5 of 73 comments (clear)

  1. Re:Stake your claim by Nerdfest · · Score: 4, Informative

    Many businesses currently use FaceBook and Twitter, and I would imagine the numbers will only increase. What it's 'meant' for often has little to do with how it will be used.

    Even if businesses just watch for opinions and complaints, it's probably something worth their time.

  2. Re:lol by johny42 · · Score: 5, Insightful

    The fact that some people need/want to be registered on 120 social networking sites at once means that something's horribly wrong here.

    There should be a single social network that is flexible and open enough so that there's no need for any other one. In fact, there already is such a network. It is called the Internet.

    We just need to utilize it the right way.

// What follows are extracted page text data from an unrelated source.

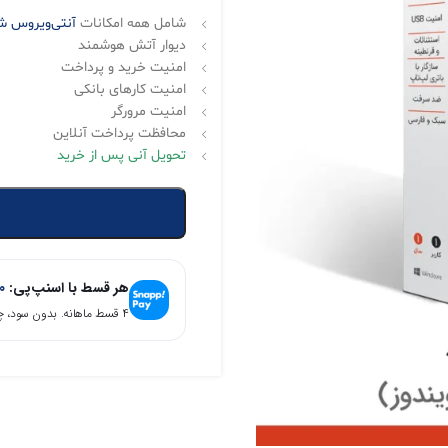
شامل همه امکانات
آنتی‌ویروس ش
دیوار آتش هوشمند
امنیت خرید و پرداخت
امنیت کارهای بانکی
امنیت مرورگر
محافظت پرداخت آنلاین
تحویل آنی پس از خرید
هر قسط با اسنپ‌پی:
0
۴ قسط ماهانه. بدون سود، چک و ضامن.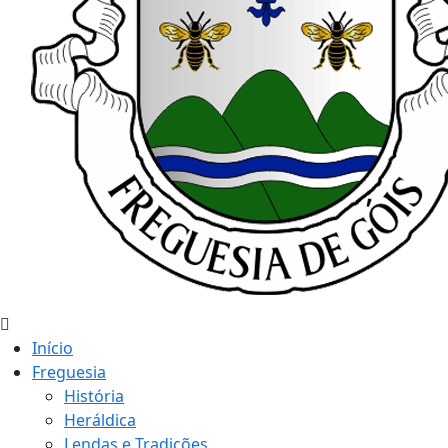
Início
Freguesia
História
Heráldica
Lendas e Tradições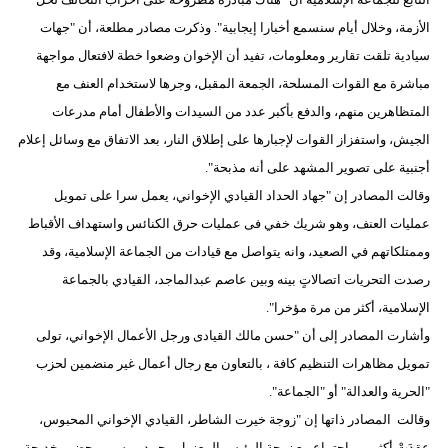
مدوَّنات
الأزمة، وخلال أيام سنسمع أخبارا إيجابية". وذكرت مصادر مطلعة، أن "جهات
سيادية تلقت تقارير ومعلومات، تفيد أن الإخوان وضعوا خطة لافتعال مواجهة
أبراج
مباشرة مع القوات المسلحة، الجمعة المقبل، وجرها لاستخدام العنف مع
فيديو
المتظاهرين منهم، والدفع بأكبر عدد من السيدات والأطفال أمام مدرعات
الجيش، واستفزاز القوات لإجبارها على إطلاق النار، بعد الاتفاق مع وسائل إعلام
سيارات
أجنبية على تصوير المشهد على أنه مذبحة".
وقالت المصادر إن "جهاد الحداد القيادي الإخواني، يعمل سرا على تمويل
عمليات العنف، وهو شريك خفي فى عمليات حرق الكنائس واستهداف الأقباط
وممتلكاتهم في الصعيد، وانه يتواصل مع قيادات من الجماعة الإسلامية، وقد
رصدت التحريات اتصالاتٍ بينه وبين عاصم عبدالماجد، القيادي بالجماعة
الإسلامية، أكثر من مرة مؤخرا".
وأشارت المصادر إلى أن "حسن مالك القيادى ورجل الأعمال الإخواني، تولى
تمويل مظاهرات التنظيم كافة ، بالتعاون مع رجال أعمال غير منضمين لحزب
"الحرية والعدالة" أو "الجماعة".
وقالت المصادر ذاتها إن "زوجة خيرت الشاطر، القيادي الإخواني المحبوس،
عقدَتْ أكثر من اجتماع مع زوجة الرئيس المعزول محمد مرسي، بحضور خديجة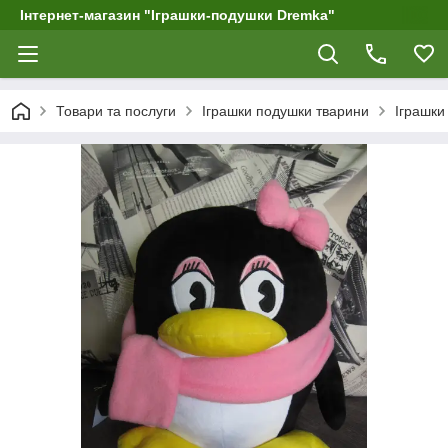
Інтернет-магазин "Іграшки-подушки Dremka"
Товари та послуги
Іграшки подушки тварини
Іграшки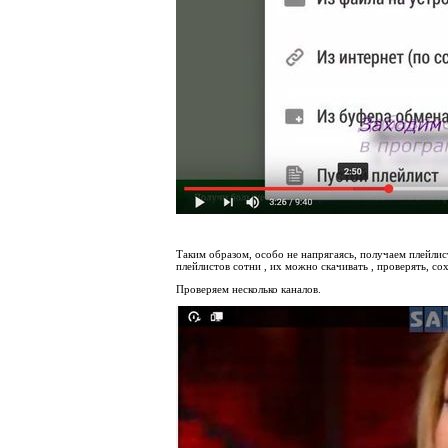
Таким образом, особо не напрягаясь, получаем плейлис
плейлистов сотни , их можно скачивать , проверять, сох
Проверяем несколько каналов.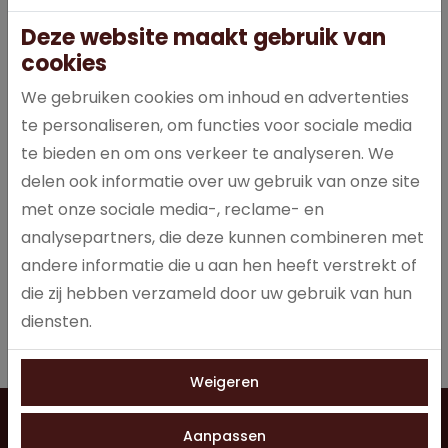
Deze website maakt gebruik van
Inloggen
cookies
E-mailadres
We gebruiken cookies om inhoud en advertenties
te personaliseren, om functies voor sociale media
te bieden en om ons verkeer te analyseren. We
Wachtwoord
delen ook informatie over uw gebruik van onze site
met onze sociale media-, reclame- en
analysepartners, die deze kunnen combineren met
Blijf ingelogd
andere informatie die u aan hen heeft verstrekt of
Inloggen
die zij hebben verzameld door uw gebruik van hun
diensten.
Je wachtwoord vergeten?
Weigeren
Vragen?
Neem contact op
0528 275 151
Aanpassen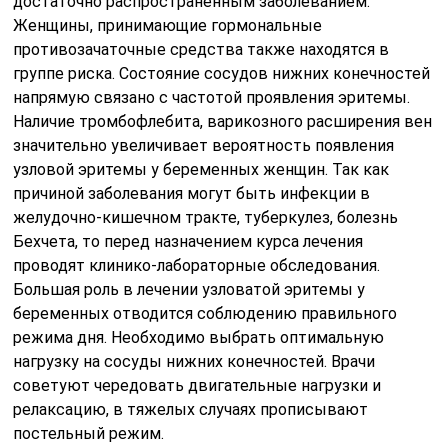
достаточно распространенным заболеванием.
Женщины, принимающие гормональные
противозачаточные средства также находятся в
группе риска. Состояние сосудов нижних конечностей
напрямую связано с частотой проявления эритемы.
Наличие тромбофлебита, варикозного расширения вен
значительно увеличивает вероятность появления
узловой эритемы у беременных женщин. Так как
причиной заболевания могут быть инфекции в
желудочно-кишечном тракте, туберкулез, болезнь
Бехчета, то перед назначением курса лечения
проводят клинико-лабораторные обследования.
Большая роль в лечении узловатой эритемы у
беременных отводится соблюдению правильного
режима дня. Необходимо выбрать оптимальную
нагрузку на сосуды нижних конечностей. Врачи
советуют чередовать двигательные нагрузки и
релаксацию, в тяжелых случаях прописывают
постельный режим.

Distributed social networking is the future, not a service that tries (and very probably fails) to manage your identity on 120 different centralized social networking services.

  3. Re:lol by Jurily · · Score: 4, Insightful

    The fact that some people need/want to be registered on 120 social networking sites at once means that something's horribly wrong here.

    I may only want one, but I might have friends scattered across, say, five of these. And I wouldn't want anyone to impersonate me on the 115 remaining sites.

    There should be a single social network that is flexible and open enough so that there's no need for any other one. In fact, there already is such a network. It is called the Internet.

    You don't want to be identified as yourself across the whole Internet. Trust me.

  4. Hey! by bensafrickingenius · · Score: 4, Insightful

    Someone is impresonating me on Facebook! I demand action!
    Sincerely,
    John Smith

    --
    I am not left-handed, either!
  5. Banned From Digg via Knowem by Anonymous Coward · · Score: 4, Interesting

    A word of caution: I used this service and Digg banned my account for "multiple accounts" since my account was created at the Knowem place along with other Knowem users' accounts.

    All I wanted was one Digg account under my brand's trademark name and now that name is stuck with a disabled account.